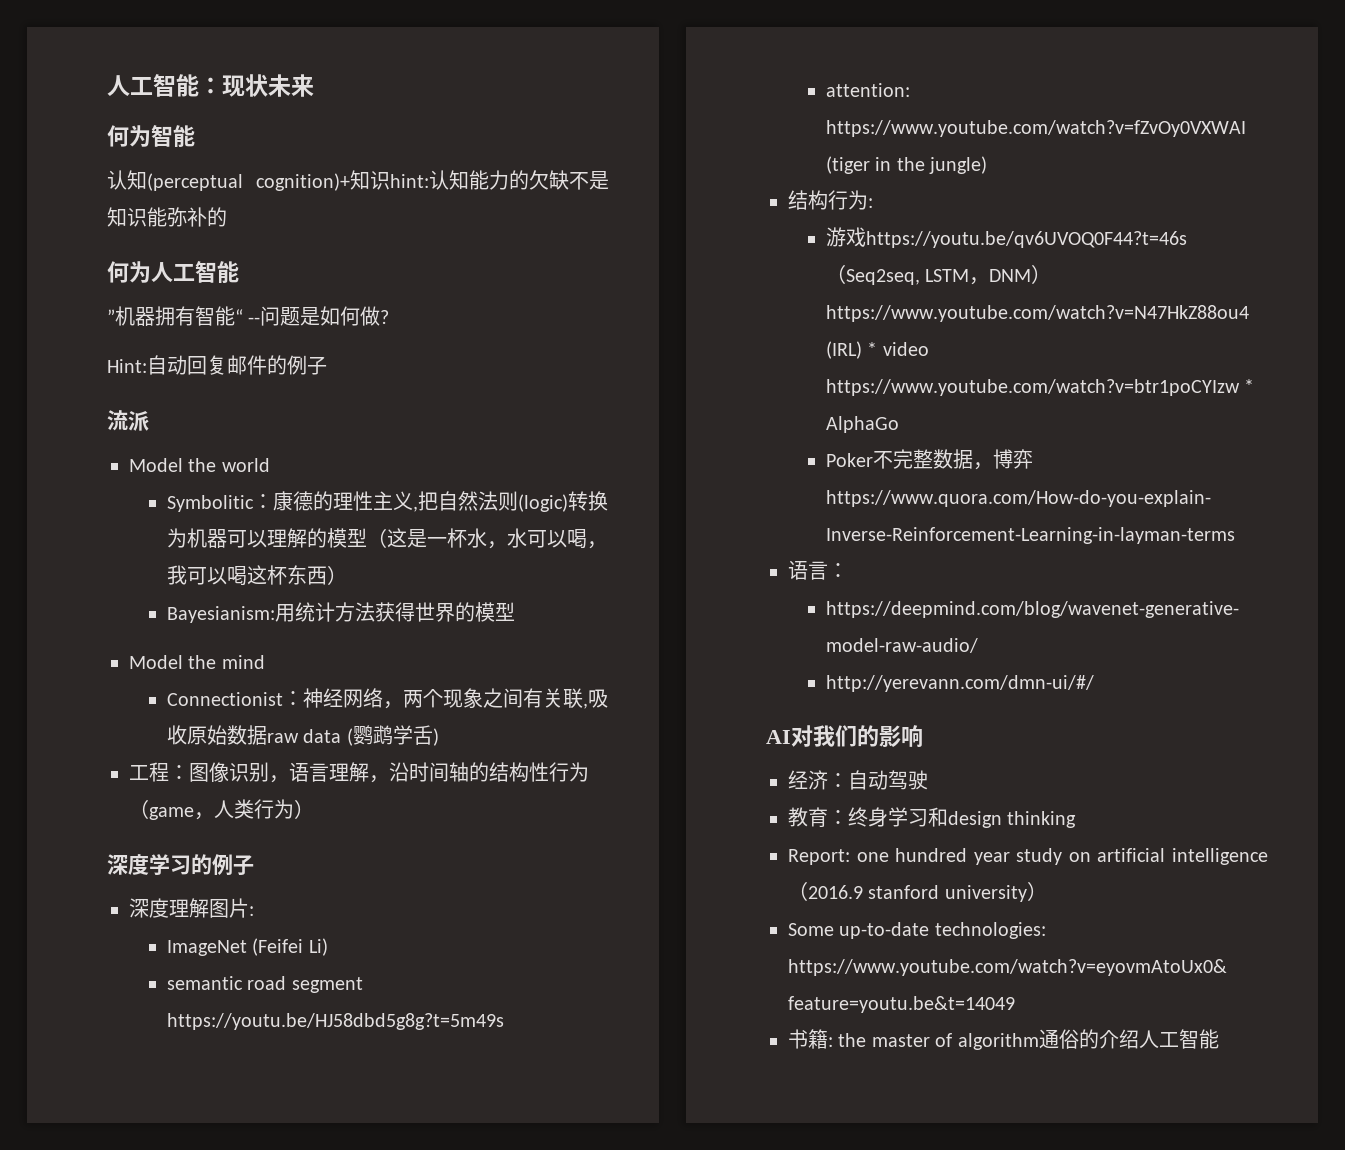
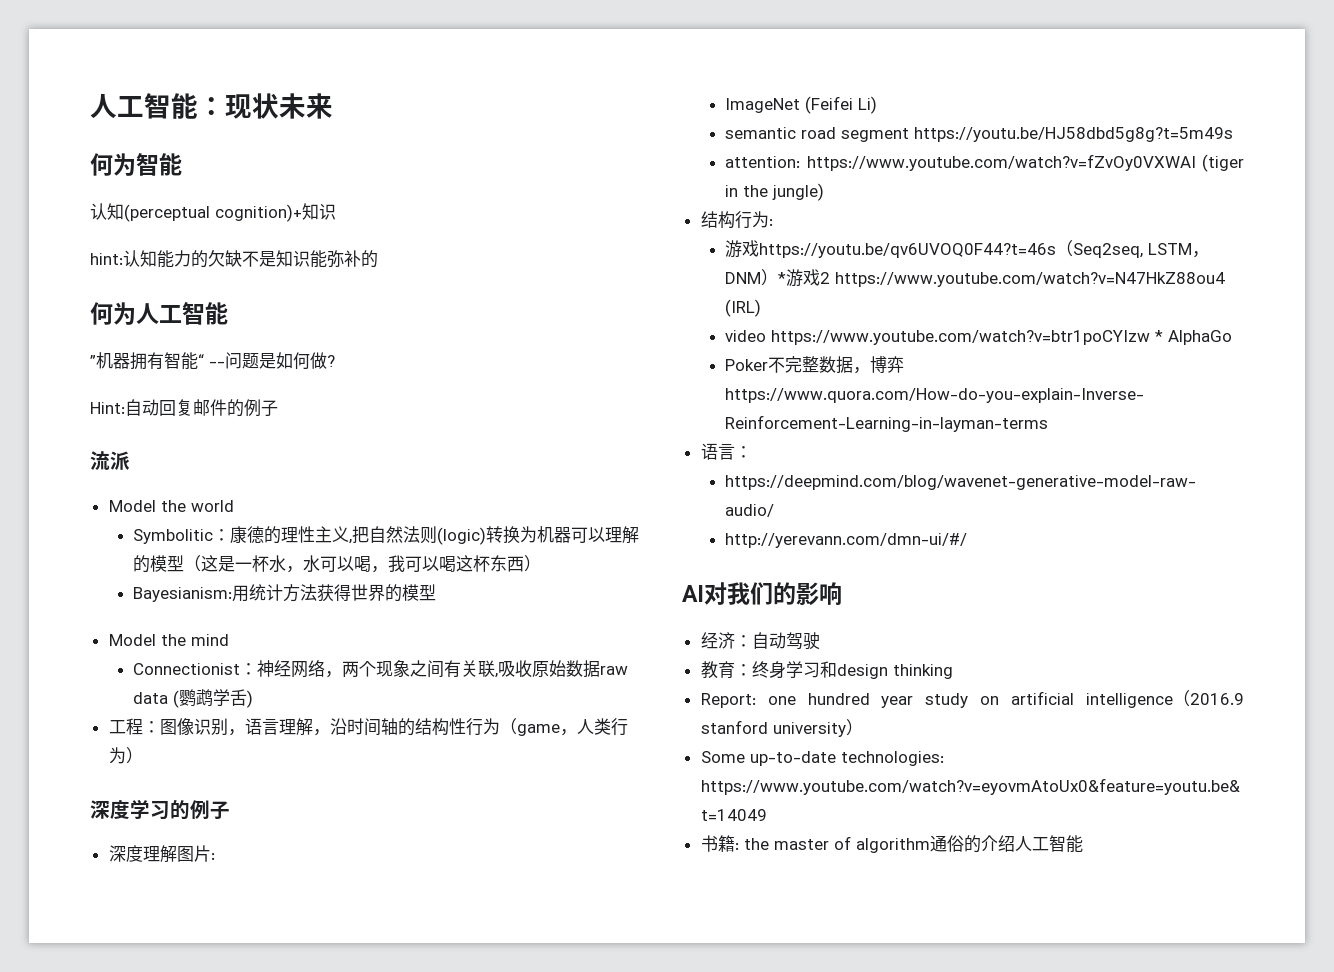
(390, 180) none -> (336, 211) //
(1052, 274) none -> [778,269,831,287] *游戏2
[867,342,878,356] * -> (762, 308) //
* * * * *
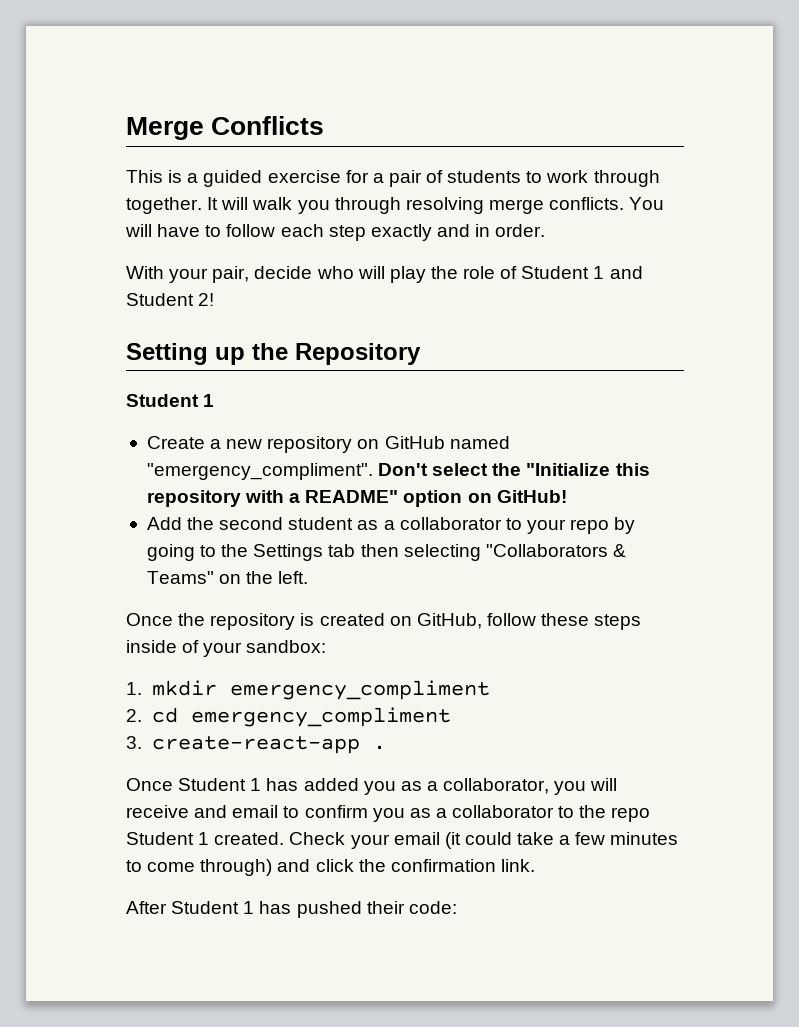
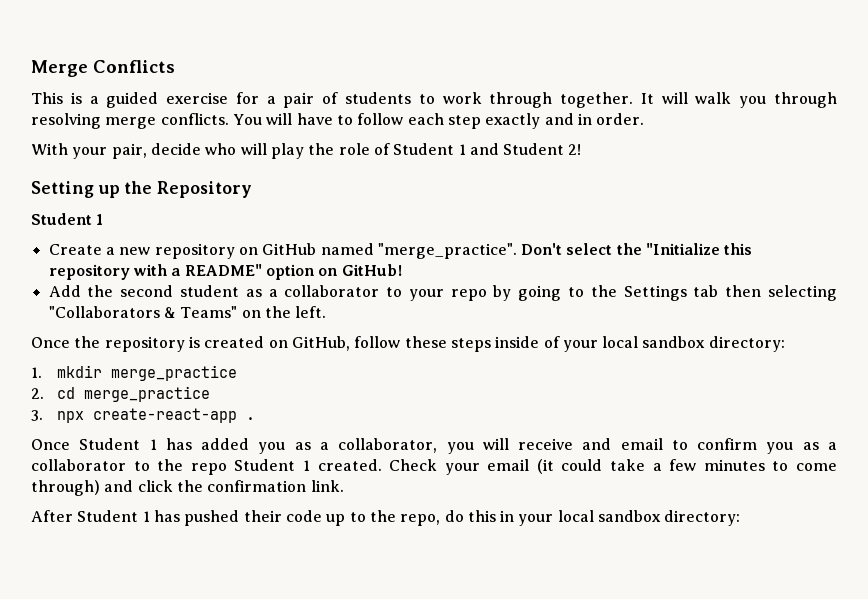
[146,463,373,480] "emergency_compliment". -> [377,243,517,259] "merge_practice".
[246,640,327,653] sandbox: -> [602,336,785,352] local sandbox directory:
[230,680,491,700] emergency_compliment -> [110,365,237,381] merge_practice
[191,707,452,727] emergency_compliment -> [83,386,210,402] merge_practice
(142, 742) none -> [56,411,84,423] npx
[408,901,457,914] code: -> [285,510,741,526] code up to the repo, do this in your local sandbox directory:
* * * * *
● Task
Report each line of the listing above that uses the word "sandbox".

● Answer section
[246,640,327,653] sandbox: -> [602,336,785,352] local sandbox directory:
[408,901,457,914] code: -> [285,510,741,526] code up to the repo, do this in your local sandbox directory:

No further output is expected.